For API developers, this is relevant because it demonstrates how SaaS tools can enforce client authenticity at the protocol level. Similar patterns exist in mobile API development, where app attestation prevents unauthorized API access. If you’re designing APIs with client verification, Apidog’s testing tools can help you validate attestation flows and certificate pinning across different client configurations.

KAIROS: the unreleased autonomous agent mode

What the code reveals

References throughout the codebase point to an unreleased feature-gated mode called KAIROS. The discovered scaffolding includes:

A /dream skill for “nightly memory distillation”
Daily append-only logging
GitHub webhook subscriptions for monitoring repository events
Background daemon workers with 5-minute cron refresh intervals

What this means

KAIROS appears to be an always-on, background-running agent that monitors your repositories and performs autonomous tasks without direct user interaction. Think of it as Claude Code running continuously, watching for changes, and proactively suggesting or making code modifications.

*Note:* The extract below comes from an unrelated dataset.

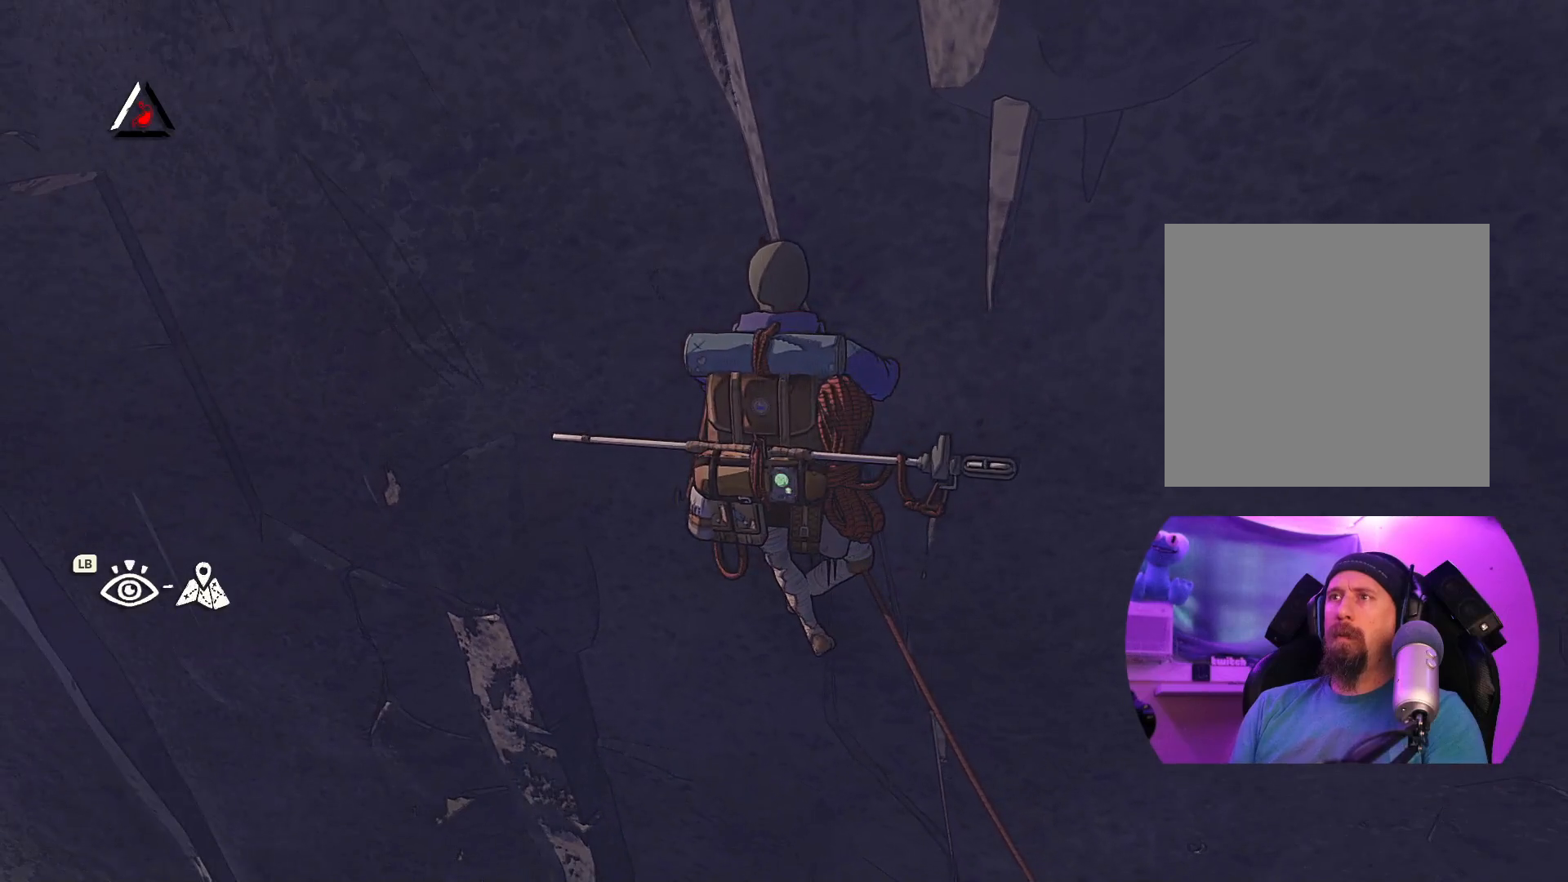
{"dt_ms": 500, "buttons": [], "left_stick": "center", "right_stick": "up-right", "events": [[250, "right_stick", "up-right"]]}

This aligns with the broader industry trend toward autonomous coding agents. GitHub Copilot’s Agent Mode, Cursor’s background processing, and Google’s Agent Smith all point toward AI coding tools that don’t wait for you to ask. They watch, learn, and act on their own.

For API development teams, autonomous agents that modify code repositories raise questions about API contract stability. If an agent updates your API endpoint code, does it also update the OpenAPI spec? The tests? The documentation? These are the workflow problems integrated platforms like Apidog are built to solve, keeping API design, tests, mocks, and docs in sync regardless of what triggers a code change.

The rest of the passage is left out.